U.S. sales of Ford's F-Series rose a so-so 5% in the first quarter. But growth elsewhere could help power Ford past bullish expectations when it reports on Thursday. Image source: Ford Motor Company

Ford Motor Company (F 0.66%) will report its first-quarter earnings before the bell on Thursday, April 28. Here's a look at what to expect.

What Wall Street expects
Analysts polled by Thomson Reuters expect Ford to report earnings of $0.46 per share, double its $0.23 per-share result in the year-ago period, when Ford was hit by unfavorable exchange-rate swings and supplies of the then-new F-150 were still very tight.

The analysts expect Ford's revenue to come in at $35.76 billion, up 12.5% from a year ago, on incremental year-over-year sales increases in the U.S., Europe, and China (and a somewhat more stable exchange-rate environment).

What to watch for
In North America, fleet sales have been a concern. Ford's U.S. sales rose a nice 9% in the first quarter, but much of that gain was powered by a huge jump in sales to rental-car fleets.
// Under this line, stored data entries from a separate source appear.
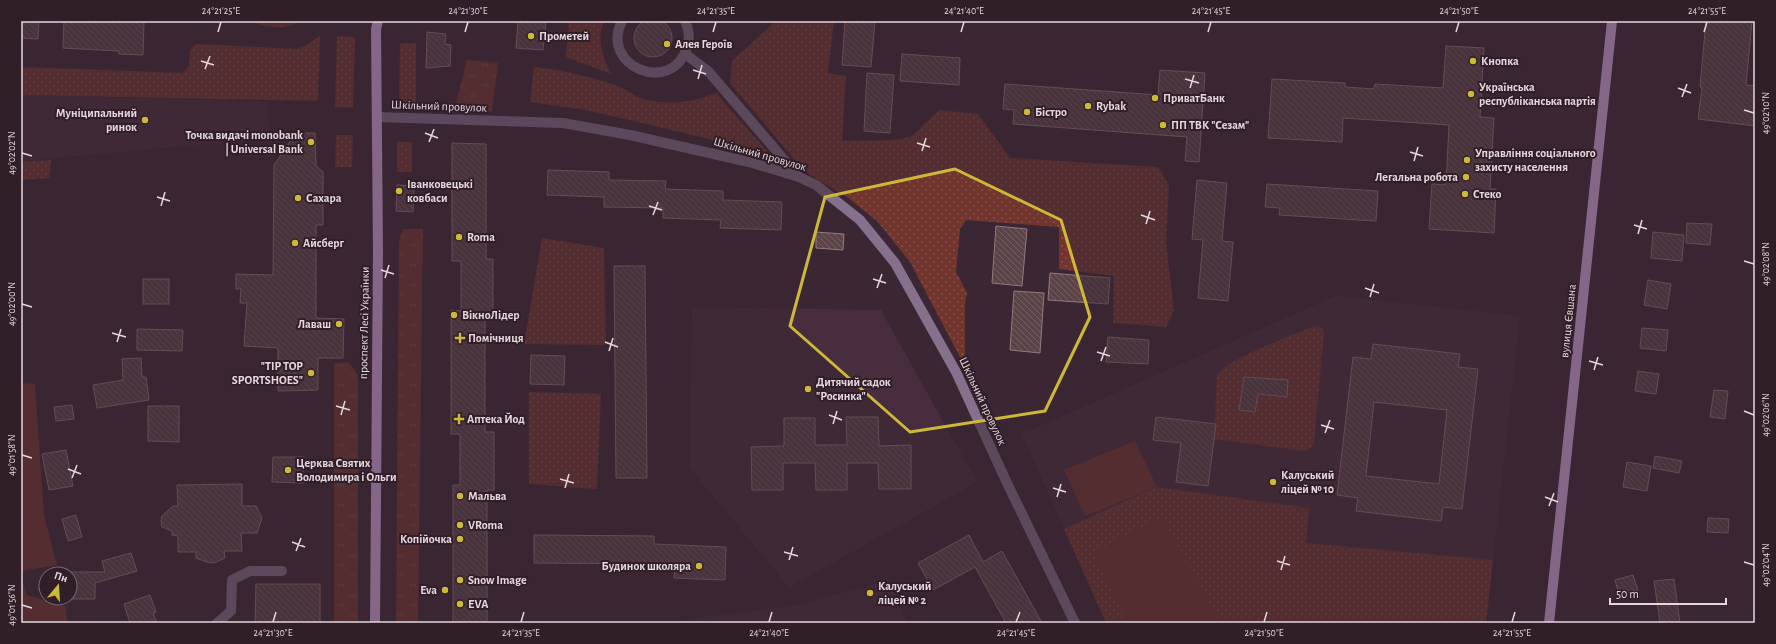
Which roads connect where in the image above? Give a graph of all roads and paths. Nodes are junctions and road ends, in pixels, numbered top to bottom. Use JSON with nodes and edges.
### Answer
{"nodes":[{"id":1,"x":622,"y":21,"type":"edge"},
{"id":2,"x":685,"y":21,"type":"edge"},
{"id":3,"x":1612,"y":21,"type":"edge"},
{"id":4,"x":377,"y":22,"type":"edge"},
{"id":5,"x":685,"y":54,"type":"junction"},
{"id":6,"x":377,"y":117,"type":"junction"},
{"id":7,"x":800,"y":177,"type":"junction"},
{"id":8,"x":282,"y":571,"type":"dead end"},
{"id":9,"x":218,"y":623,"type":"edge"},
{"id":10,"x":375,"y":623,"type":"edge"},
{"id":11,"x":1075,"y":623,"type":"edge"},
{"id":12,"x":1549,"y":623,"type":"edge"}],
"edges":[{"from":1,"to":5,"type":"street"},
{"from":2,"to":5,"type":"street"},
{"from":3,"to":12,"type":"main road","name":"вулиця Євшана"},
{"from":4,"to":6,"type":"main road","name":"проспект Лесі Українки"},
{"from":5,"to":7,"type":"street"},
{"from":6,"to":7,"type":"street","name":"Шкільний провулок"},
{"from":6,"to":10,"type":"main road","name":"проспект Лесі Українки"},
{"from":7,"to":11,"type":"street","name":"Шкільний провулок"},
{"from":8,"to":9,"type":"street"}]}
While some rental-fleet sales are considered a good thing, too many cause investors to worry: Not only are rental cars sold at big discounts, but they depress used-car prices (and thus increase leasing costs) when the rental companies dump them two or three years later.

Ford said the bump in rental-fleet sales was simply a matter of the timing of some deliveries, and that for the full year, rental car deliveries as a percentage of overall U.S. sales would be roughly flat versus 2015. We'll be looking for some more guidance and discussion around that point during the earnings call -- and we'll also be looking to see if all of those low-profit rental-car sales hurt Ford's operating margin in North America.

In South America, all eyes will once again be on Brazil, where a severe recession has crushed new-car sales in the region's most important market. Ford, like rival General Motors (GM -0.17%), has been a player in South America for decades and has major investments in the region, but those operations have been running deep in the red as of late. The Blue Oval lost $832 million in South America last year; can it improve on that result in 2016?

Ford managed a small profit in Europe last year after several years of steep losses. But new Ford Europe chief Jim Farley wasn't satisfied: The company announced another round of restructuring in the region, and is adding more products (read: SUVs) to its regional portfolio in an effort to boost sales and margins. Farley and CEO Mark Fields have set a long-term target of 6% to 8% for operating margins in Europe -- an ambitious target after the last few years. Ford's sales in Europe rose 8.4% in the first quarter, outpacing the overall market -- we'll be looking to see how well that sales gain translated into profit.

Global sales of high-profit Ford performance cars like the Mustang were quite strong in the first quarter. That could lift margins. Image source: Ford Motor Company

Results in Ford's Asia Pacific region are dominated by its fast-growing operations in China. The new-car market in China has been slowing, and global auto brands are coming under increasing pressure from low-priced domestic Chinese alternatives. But some segments are still hot -- namely crossover SUVs, a Ford strength.

Ford's sales in China were up 14% in the first quarter, driven largely by big gains for familiar SUV models such as the Kuga (twin to the Escape), Edge, and Explorer. Sales of Ford's SUVs as a group were up 38% in the first quarter form a year ago, more than offsetting a sagging commercial-vehicle market (where Ford is also a significant player). A year ago, Ford earned $360 million from its two Chinese joint ventures. We'll be looking to see if Ford managed to find year-over-year growth despite pricing pressures.

The upshot: Global growth is slowing, but Ford should post a good quarter
I think there's likely to be a fair amount of good news in Thursday's report. I think Ford is likely to beat Wall Street's $0.46 per-share profit estimate by a few pennies, as profit margins in China and losses in South America both come in a bit better than analysts expect.